PhotoSeed is a labor of love by David Spencer, a passionate and leading collector of vintage fine-art photography. The site, comprised of his personal collection, was populated in his free time and includes his detailed backgrounds for many of the works.
Defined by the depth of the collection and content, it’s a tool for new users and the curious, as well as scholarly researchers. The navigation structure consists simply of Search the Collection, Highlights and PhotoSeed Blog (the navigation was anchored and remains locked as visitors scroll through longer content). Since the depth of the collection may be daunting the home page mosaic (using Masory jQuery) pulls images from the collection and helps identify the depth of work right up front. Visitors can refresh the quilt of images to pull other random images in from the collection or use the Highlights or PhotoSeed Blog sections to help steer them toward new and specific content.
The collection is large and intended to be shared, visitors can save to save works and collections to a lightbox.
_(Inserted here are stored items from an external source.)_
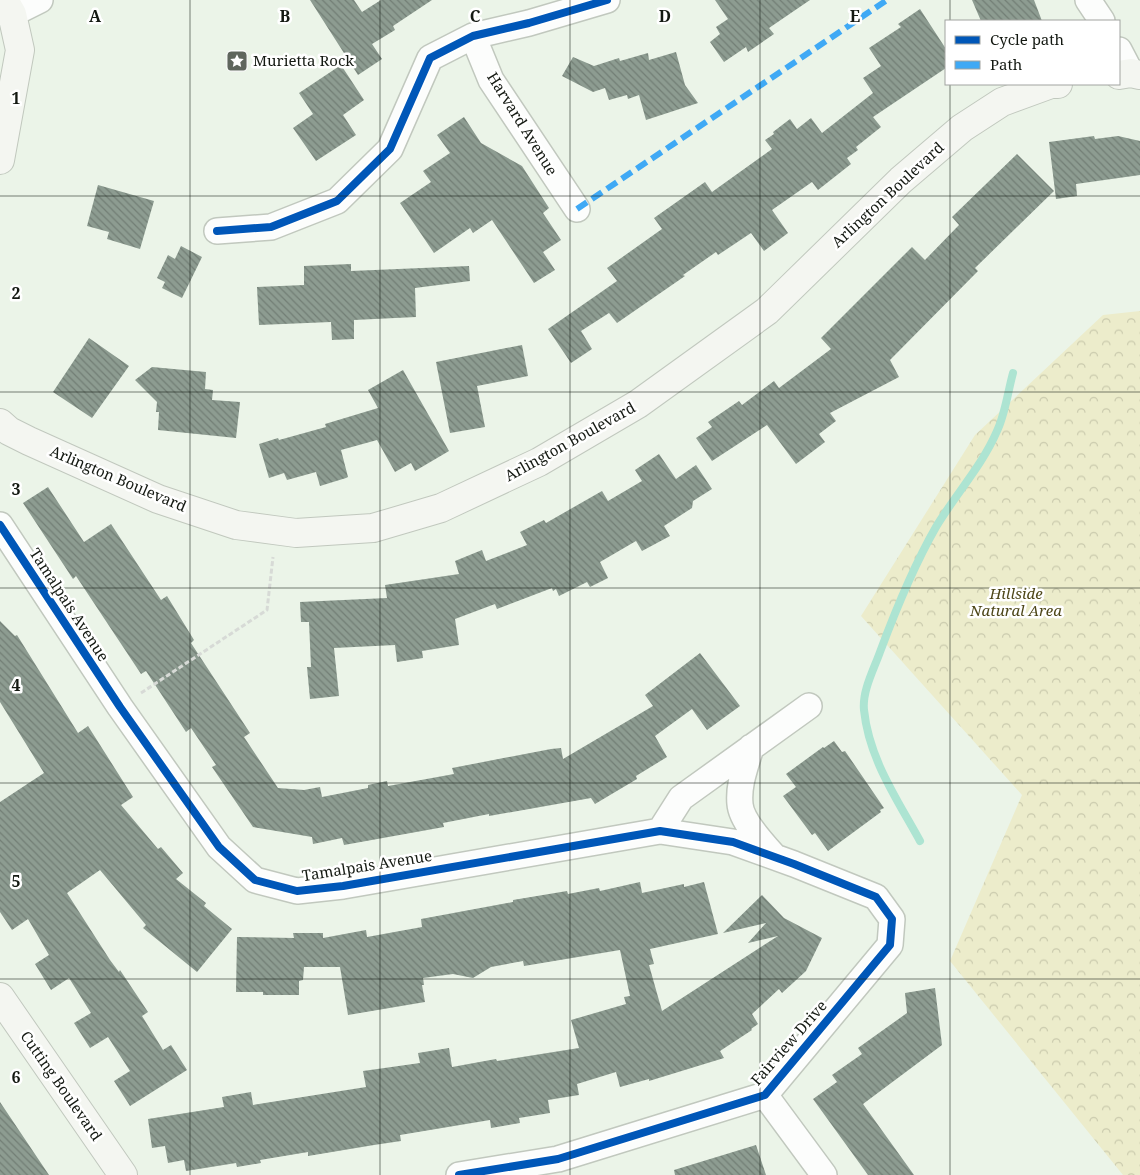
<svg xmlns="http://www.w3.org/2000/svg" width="1140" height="1175" font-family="'Noto Serif',serif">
  <defs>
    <pattern id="park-crowns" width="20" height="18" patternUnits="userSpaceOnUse" patternTransform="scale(1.25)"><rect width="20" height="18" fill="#ececcb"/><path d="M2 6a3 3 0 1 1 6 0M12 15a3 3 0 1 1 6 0" fill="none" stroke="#cacaad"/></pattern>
    <pattern id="building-back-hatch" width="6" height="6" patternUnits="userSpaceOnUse" patternTransform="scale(1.25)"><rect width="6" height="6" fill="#8d9c91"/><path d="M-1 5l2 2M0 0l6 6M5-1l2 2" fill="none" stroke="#727e75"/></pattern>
  </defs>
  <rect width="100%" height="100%" fill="#ebf4e8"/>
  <path fill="url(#park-crowns)" d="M1140,311v864h-17l-173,-214 72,-166 -161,-179 114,-181 128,-120z"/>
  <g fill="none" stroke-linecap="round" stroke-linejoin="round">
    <path stroke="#ade4d2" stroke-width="8" d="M920,841c-23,-42 -51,-82 -56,-131 -2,-19 10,-41 16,-58 16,-43 33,-85 56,-125 19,-32 46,-61 61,-96 8,-16 11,-40 16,-58"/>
  </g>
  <path fill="url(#building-back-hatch)" d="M310,0h44l8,12 19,-12h51l-39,26 2,4 -23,14 10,15 -24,16z
    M715,0h95l-41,28 5,6 -26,18 -2,-5 -22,15 -14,-20 10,-8 -4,-7 12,-8z
    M972,0h62l8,21h-61z
    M920,9l26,40v19l-73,49 8,10 -25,20 2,3 -11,8 4,6 -33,26 -6,-8 -40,28 16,23 -24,18 -13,-18 -33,22 -2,-3 -33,23 2,1 -68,47 -8,-10 -28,18 11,18 -21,14 -23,-34 69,-48 -10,-13 55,-39 -8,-11 51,-36 7,10 60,-43 -7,-9 9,-6 -1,-2 17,-13 7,10 14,-11 11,15 51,-40 -10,-15 18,-12 -12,-18 32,-21 -3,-3z
    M676,52l9,33 13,18 -52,17 -7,-25 -11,4 -1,-4 -18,5 -4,-12 -12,4 -31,-16 11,-19 21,9 25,-8 1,3 28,-8 1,7z
    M341,65l23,35 -21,15 13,20 -40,26 -23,-33 20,-14 -14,-21z
    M464,117l17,26 41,23 27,42 -6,5 18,27 -18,12 12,18 -21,13 -42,-63 -19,13 -3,-5 -36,25 -34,-50 31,-21 -8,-11 27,-18 -13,-18z
    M1094,136l1,3 23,-3 22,5v34l-64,9 1,12 -21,3 -7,-57z
    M1017,154l37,37 -79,77 3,3 -88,89 9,17 -69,36 6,8 -17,13 6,8 -29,22 -29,-39 -55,36 -16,-23 16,-11 -4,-5 31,-21 3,4 32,-24 5,7 52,-39 -10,-11 91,-91 13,13 34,-35 -7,-8z
    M98,185l56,16 -14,48 -33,-10 2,-7 -22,-6z
    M181,246l21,11 -20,41 -20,-10 3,-6 -8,-4 11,-23 7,4z
    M351,264v7l118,-5 1,15 -55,7 1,29 -62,3v19l-22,1 -1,-18 -72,3 -2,-38 47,-2v-19z
    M89,338l40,28 -37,52 -39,-26z
    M522,345l6,31 -51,10 8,41 -35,6 -14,-71z
    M152,367l54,5 -1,17 8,1 -1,10 28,2 -4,36 -78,-8 1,-18h-3l1,-10 -22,-22z
    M403,370l46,81 -34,20 -4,-8 -16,9 -18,-32 -36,10 7,27 -2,1 -26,8 -4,-14 -29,8 -3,-7 -15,5 -10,-34 19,-6 1,2 47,-13 -1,-3 53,-16 -10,-18z
    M659,454l17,25 20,-14 16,24 -19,12 -1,7 -28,18 6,10 -28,15 -6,-10 -36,21 8,16 -18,9 -3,-5 -28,14 -3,-7 -3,2 -1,-3 -55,21 -2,-5 -40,15 4,26 -37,6 1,7 -26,4 -2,-17 -61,3 5,48 -29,3 -3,-32h4l-2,-45h-8l-1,-20 87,-4 -2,-13 74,-11 -4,-13 27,-11 4,11 41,-16 -7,-13 24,-12 2,3 56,-32 6,10 34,-20 -7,-11z
    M48,487l36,55 27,-18 50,76 6,-4 27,44 -3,3 59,90 -6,4 34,51 26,2 16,-3 2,10 46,-9v-3l19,-4 1,5 66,-12 -2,-6 99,-19 10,-1 2,11 90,-53 -8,-11 55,-42 40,53 -33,24 -15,-21 -37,27 12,21 -31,19 1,3 -42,25 -4,-6 -102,18v-2l-46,9 1,4 -100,18 -2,-7 -29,6 -1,-7 -59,-10 -41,-60 4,-2 -25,-37 -5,4 -40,-61 -5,3 -65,-98 -3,3 -50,-76z
    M0,621l15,15 2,-1 61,98 10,-7 45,71 -12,8 37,44 3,-2 22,26 -7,6 30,24 -2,3 28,23 -35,43 -54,-44 3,-3 -46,-55 -33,23 43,67 9,12 1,-2 28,42 -6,4 21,34 8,-5 16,25 -57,36 -16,-25 16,-10 -22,-34 -18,11 -16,-25 17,-10 -22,-35 -18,12 -16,-26 14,-9 -21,-36 -16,11 -12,-18v-110l44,-29 -44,-71z
    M834,741l8,11 3,-1 39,57 -4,2 1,2 -53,39 -13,-18 -3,2 -29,-39 13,-9 -10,-13 37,-27 1,1z
    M640,882l2,11 42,-9v3l20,-5 14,52 -68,15 4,15 -5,1 13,46 116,-75 -30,7 18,-20 -43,10 39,-38 22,23 38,20 -16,33 -24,22 -3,-4 -27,25 6,10 -7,5 1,1 -32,21 4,7 -75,23v-2l-29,8 -4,-15 -39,12 2,11 -31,5 2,13 -31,5 1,5 -29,5 -1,-8 -90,15 1,6 -27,4 -66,11v-4l-48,8 1,3 -24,4 -1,-4 -50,8 -2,-11 -16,3 -3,-17 -13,2 -4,-29 76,-12 -2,-10 29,-5 2,13 113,-18 -3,-16 57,-8 -2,-10 31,-5 3,19 44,-8 1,2 82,-13 -8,-28 55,-16 -2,-7 6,-1 -10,-46 -96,16 -1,-5 -32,6 -18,11 -20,-4 -30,4 1,7h-2l3,17 -77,13 -8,-48h-36l-1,13 -4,1v14h-36v-3h-27l1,-55 57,1 -1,-5h30v5l43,-8 1,7 55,-10 -1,-8 92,-17v-2l54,-9 1,3 31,-6 1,3z
    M935,988l7,57 -79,59 51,71h-46l-55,-76 24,-17 -5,-7 30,-21 -4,-6 49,-35 -2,-20z
    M0,1102l49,73h-49z
    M756,1145l10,30h-91l-1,-5z"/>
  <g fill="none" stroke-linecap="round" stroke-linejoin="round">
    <g stroke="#c1c8be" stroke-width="28">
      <path id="street" d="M1088,0l14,21
        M12,14l28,-14
        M473,36l18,44 86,129
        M1119,50l12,23
        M217,231l54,-4 66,-26 53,-52 40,-91 43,-22 56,-13 78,-23
        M0,525l120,182 99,140 36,33 42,11 46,-5 317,-55 73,11 61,22 82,33 16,22 -2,26 -125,150 -207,64 -99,16
        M751,747c-5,19 -13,37 -11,57 1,16 22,39 33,51
        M660,831l21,-33 128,-92
        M765,1095l59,80"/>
    </g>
    <g stroke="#c1c8be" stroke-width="30">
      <path id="secondary" d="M1119,75l12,-2 9,2
        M0,160l20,-110 -8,-36 -8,-14
        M0,423l9,8 20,10 129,58 78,26 60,8 77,-5 68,-20 98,-46 99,-58 129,-93 134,-131 61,-52 40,-26 49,-18h7
        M0,997l123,178"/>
    </g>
    <path stroke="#d7dad6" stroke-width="3" stroke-dasharray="5 2.5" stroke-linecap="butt" d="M141,693l126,-83 6,-53"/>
    <use href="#street" stroke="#fcfdfc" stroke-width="25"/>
    <use href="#secondary" stroke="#f4f6f1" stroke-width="28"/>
    <path stroke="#3fa9f5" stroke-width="6" stroke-dasharray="12 6" stroke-linecap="butt" d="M577,209l310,-209"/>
    <g stroke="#fff" stroke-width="11">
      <path id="cycleway" d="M217,231l54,-4 66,-26 53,-52 40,-91 43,-22 56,-13 78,-23
        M0,525l120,182 99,140 36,33 42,11 46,-5 317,-55 73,11 61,22 82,33 16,22 -2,26 -125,150 -207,64 -99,16"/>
    </g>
    <use href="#cycleway" stroke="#0057b8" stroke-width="8"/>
  </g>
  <path fill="none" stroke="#141912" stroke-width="1" stroke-opacity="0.55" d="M190,0v1175M380,0v1175M570,0v1175M760,0v1175M950,0v21M950,84v1091M0,196h1140M0,392h1140M0,588h1140M0,783h1140M0,979h1140"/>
  <defs>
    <g id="sight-square" transform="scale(1.125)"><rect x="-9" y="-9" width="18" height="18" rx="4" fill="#5f665d" stroke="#fff"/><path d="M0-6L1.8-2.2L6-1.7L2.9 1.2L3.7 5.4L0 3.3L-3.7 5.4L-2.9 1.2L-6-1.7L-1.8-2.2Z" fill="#fff"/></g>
  </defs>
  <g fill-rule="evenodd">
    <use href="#sight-square" x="237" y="61"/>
  </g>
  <g text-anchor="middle" stroke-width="5" stroke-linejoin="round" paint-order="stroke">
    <g font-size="15" fill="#141912" stroke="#fff" text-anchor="start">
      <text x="253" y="66">Murietta Rock</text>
    </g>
    <g font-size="15" fill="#141912" stroke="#fff">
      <text transform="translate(522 124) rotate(58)" y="5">Harvard Avenue</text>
      <text transform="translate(888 195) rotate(-43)" y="5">Arlington Boulevard</text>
      <text transform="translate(570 442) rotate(-29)" y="5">Arlington Boulevard</text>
      <text transform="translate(118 479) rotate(23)" y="5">Arlington Boulevard</text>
      <text transform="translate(69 605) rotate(57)" y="5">Tamalpais Avenue</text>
      <text transform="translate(367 866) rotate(-9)" y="5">Tamalpais Avenue</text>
      <text transform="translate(789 1043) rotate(-49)" y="5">Fairview Drive</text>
      <text transform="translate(61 1086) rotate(55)" y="5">Cutting Boulevard</text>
    </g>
    <g font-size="15" font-style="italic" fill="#4e4719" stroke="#fff">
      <text x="1016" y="599">Hillside<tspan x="1016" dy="17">Natural Area</tspan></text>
    </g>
  </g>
  <g font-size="16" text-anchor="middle" font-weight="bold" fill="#141912" stroke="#fff" stroke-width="5" stroke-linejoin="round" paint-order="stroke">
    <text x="95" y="22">A</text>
    <text x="285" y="22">B</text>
    <text x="475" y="22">C</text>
    <text x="665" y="22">D</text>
    <text x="855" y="22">E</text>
    <text x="16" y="104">1</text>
    <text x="16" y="299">2</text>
    <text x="16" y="495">3</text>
    <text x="16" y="691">4</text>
    <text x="16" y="887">5</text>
    <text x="16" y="1083">6</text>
  </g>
  <rect x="945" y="20" width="175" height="65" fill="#ffffff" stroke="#a1a3a0"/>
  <rect x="955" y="36" width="25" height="8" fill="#0057b8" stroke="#a1a3a0"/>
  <text x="990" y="45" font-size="15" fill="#141912">Cycle path</text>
  <rect x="955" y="61" width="25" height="8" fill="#3fa9f5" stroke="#a1a3a0"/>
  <text x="990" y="70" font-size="15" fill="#141912">Path</text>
</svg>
Stored in a per-visit session (visitors don’t need to create a login or password to save and store) the functionality creates a unique URL for users to share.
• The first concept for the site came about four years ago; the implementation took approximately one year.
• The site was designed and developed by Jay David (designer) and Tyler Craft (developer), who happen to work together at TOKY Branding Design and who used TOKY’s content management system (Eero) to build the site and manage the database.
• Currently there are more than 1,400 images of fine-art photography; that number will grow to more than 5,000 throughout the coming years.
• A CRON job copies the database into a big flat table, dramatically speeding up search results and page requests; the server was set up with gzip compression and caching.
• Two months after the official launch, the site had nearly 5,200 visits from 97 countries/territories as well as nearly 26,500 page views and it’s been passed around the collecting community to great response, without any targeted viral components.